La sentenza rappresenta un quadro di unione di due sentenze della Corte Costituzionale: la n. 345/1995 sulla prevalenza delle esigenze di concorrenza parziale e interdisciplinarità e sulla tutela corporativa degli ordini professionali; la n. 418/1996 sul principio generale di libertà di lavoro autonomo o di libertà d’impresa e di servizi; proprio quest’ultima ha ritenuto che la giurisprudenza prevalente, coerentemente al quadro normativo di riferimento delineato, ha maturato l’indirizzo di considerare l’attività di consulenza aziendale come non riservata agli iscritti nell’albo dei dottori commercialisti o nell’albo dei ragionieri e periti commerciali, potendo essere svolta anche da altri soggetti non iscritti in albo.
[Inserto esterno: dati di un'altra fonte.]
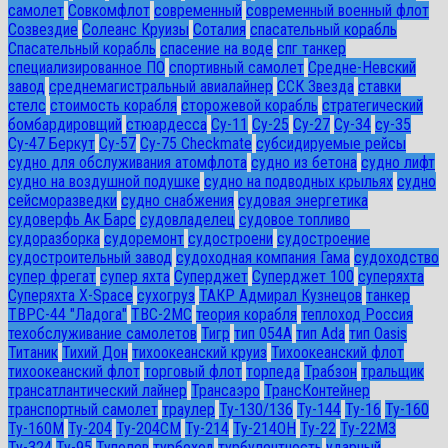
самолет
Совкомфлот
современный
современный военный флот
Созвездие
Солеанс Круизы
Соталия
спасательный корабль
Спасательный корабль
спасение на воде
спг танкер
специализированное ПО
спортивный самолет
Средне-Невский
завод
среднемагистральный авиалайнер
ССК Звезда
ставки
стелс
стоимость корабля
сторожевой корабль
стратегический
бомбардировщий
стюардесса
Су-11
Су-25
Су-27
Су-34
су-35
Су-47 Беркут
Су-57
Су-75 Checkmate
субсидируемые рейсы
судно для обслуживания атомфлота
судно из бетона
судно лифт
судно на воздушной подушке
судно на подводных крыльях
судно
сейсморазведки
судно снабжения
судовая энергетика
судоверфь Ак Барс
судовладелец
судовое топливо
судоразборка
судоремонт
судостроени
судостроение
судостроительный завод
судоходная компания Гама
судоходство
супер фрегат
супер яхта
Суперджет
Суперджет 100
суперяхта
Суперяхта X-Space
сухогруз
ТАКР Адмирал Кузнецов
танкер
ТВРС-44 "Ладога"
ТВС-2МС
теория корабля
теплоход Россия
техобслуживание самолетов
Тигр
тип 054А
тип Ada
тип Oasis
Титаник
Тихий Дон
тихоокеанский круиз
Тихоокеанский флот
тихоокеанский флот
торговый флот
торпеда
Трабзон
тральщик
трансатлантический лайнер
Трансаэро
ТрансКонтейнер
транспортный самолет
траулер
Ту-130/136
Ту-144
Ту-16
Ту-160
Ту-160М
Ту-204
Ту-204СМ
Ту-214
Ту-214ОН
Ту-22
Ту-22М3
Ту-324
Ту-95
Туполев
турбоход
турбулентность
ударный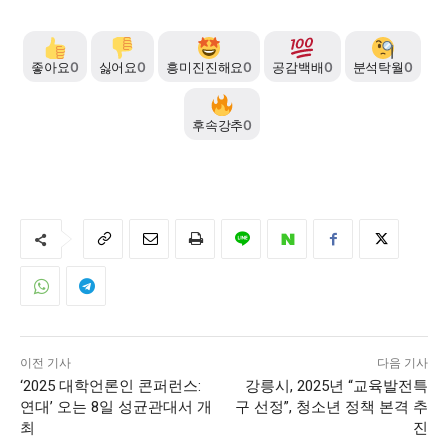
좋아요
0
싫어요
0
흥미진진해요
0
공감백배
0
분석탁월
0
후속강추
0
이전 기사
다음 기사
‘2025 대학언론인 콘퍼런스:
강릉시, 2025년 “교육발전특
연대’ 오는 8일 성균관대서 개
구 선정”, 청소년 정책 본격 추
최
진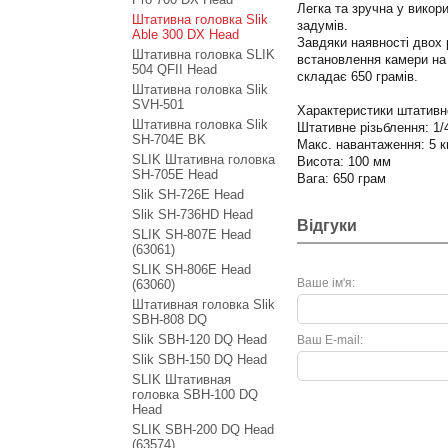
Легка та зручна у викор
Штативна головка Slik
задумів.
Able 300 DX Head
Завдяки наявності двох 
Штативна головка SLIK
встановлення камери на 
504 QFII Head
складає 650 грамів.
Штативна головка Slik
SVH-501
Характеристики штативно
Штативна головка Slik
Штативне різьблення: 1
SH-704E BK
Макс. навантаження: 5 к
SLIK Штативна головка
Висота: 100 мм
SH-705E Head
Вага: 650 грам
Slik SH-726E Head
Slik SH-736HD Head
Відгуки
SLIK SH-807E Head
(63061)
SLIK SH-806E Head
Ваше ім'я:
(63060)
Штативная головка Slik
SBH-808 DQ
Slik SBH-120 DQ Head
Ваш E-mail:
Slik SBH-150 DQ Head
SLIK Штативная
головка SBH-100 DQ
Head
SLIK SBH-200 DQ Head
(63574)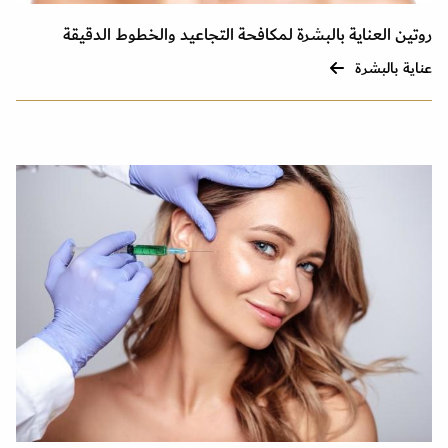
روتين العناية بالبشرة لمكافحة التجاعيد والخطوط الدقيقة
عناية بالبشرة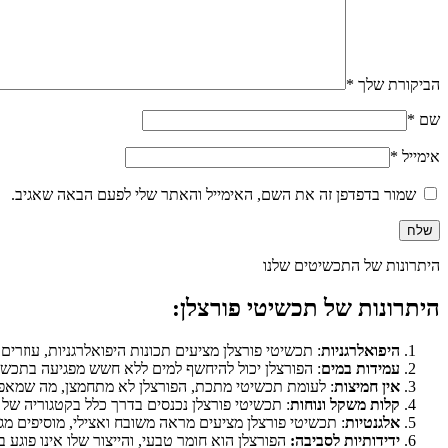
הביקורת שלך
*
שם
*
אימייל
*
שמור בדפדפן זה את השם, האימייל והאתר שלי לפעם הבאה שאגיב.
היתרונות של התכשיטים שלנו
היתרונות של תכשיטי פורצלן:
היפואלרגניות
: תכשיטי פורצלן מציעים תכונות היפואלרגניות, עוזרי
עמידות במים
: הפורצלן יכול להיחשף למים ללא חשש מפגיעה בתכשי
אין חמיצות
: לעומת תכשיטי מתכת, הפורצלן לא מתחמצן, מה שמאפשר
קלות משקל ונוחות
: תכשיטי פורצלן נכנסים בדרך כלל בקטגוריה של
אלגנטיות
: תכשיטי פורצלן מציעים מראה משובח ואצילי, מוסיפים מגע
ידידותיות לסביבה:
הפורצלן הוא חומר טבעי, והייצור שלו אינו פוגע 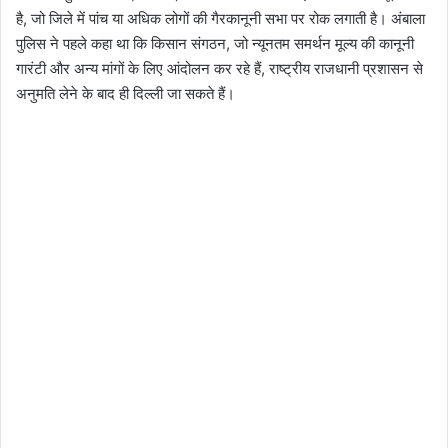
है, जो जिले में पांच या अधिक लोगों की गैरकानूनी सभा पर रोक लगाती है। अंबाला
पुलिस ने पहले कहा था कि किसान संगठन, जो न्यूनतम समर्थन मूल्य की कानूनी
गारंटी और अन्य मांगों के लिए आंदोलन कर रहे हैं, राष्ट्रीय राजधानी प्रशासन से
अनुमति लेने के बाद ही दिल्ली जा सकते हैं।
Già in passato la Corte di Cassazione si era espressa a favore di consulenti del lavoro. Con la sentenza della Corte di Cassazione n. 15530 del 12 giugno 2008 si affermava che “nelle materie commerciali, economiche e finanziarie e di ragioneria, le prestazioni di assistenza o consulenza aziendale non sono riservate per legge in via esclusiva ai dottori commercialisti, ai ragionieri e ai periti commerciali, non rientrando fra le attività che possono essere svolte esclusivamente da soggetti iscritti ad apposito albo professionale o provvisti di specifica abilitazione”. In contrapposizione la sentenza n. 21495 del 12 ottobre 2007, con la quale la Suprema Corte asseriva che l’esecuzione di una prestazione d’opera professionale di natura intellettuale, effettuata da chi non sia iscritto nello specifico albo previsto dalla legge, dà luogo, ai sensi degli articoli 1418 e 2231 del codice civile, alla nullità assoluta del rapporto tra professionista e cliente, privando il contratto di qualsiasi effetto.

 

La dottrina rileva che il consulente del lavoro, oltre alle attività di sua specifica ed esclusiva competenza può svolgere attività di natura tributaria e contabile.

 

L’attività tributaria cosiddetta marginale o minima, del resto, quale ad esempio la tenuta dei registri contabili per conto di un’impresa commerciale e la predisposizione della denuncia dei redditi non costituisce esercizio abusivo delle attività professionali del dottore commercialista e di ragioniere.

 

La Suprema Corte ha precisato che ai fini dell’applicazione dell’art. 348 c.p., è necessario che una norma riservi espressamente agli iscritti a determinati albi, specifiche attività professionali; e non è sufficiente a costruire una competenza esclusiva a favore dei dottori commercialisti la circostanza che determinate attività sono indicate come loro proprie dall’art. 1 del DPR 27.10.1953, n. 1067.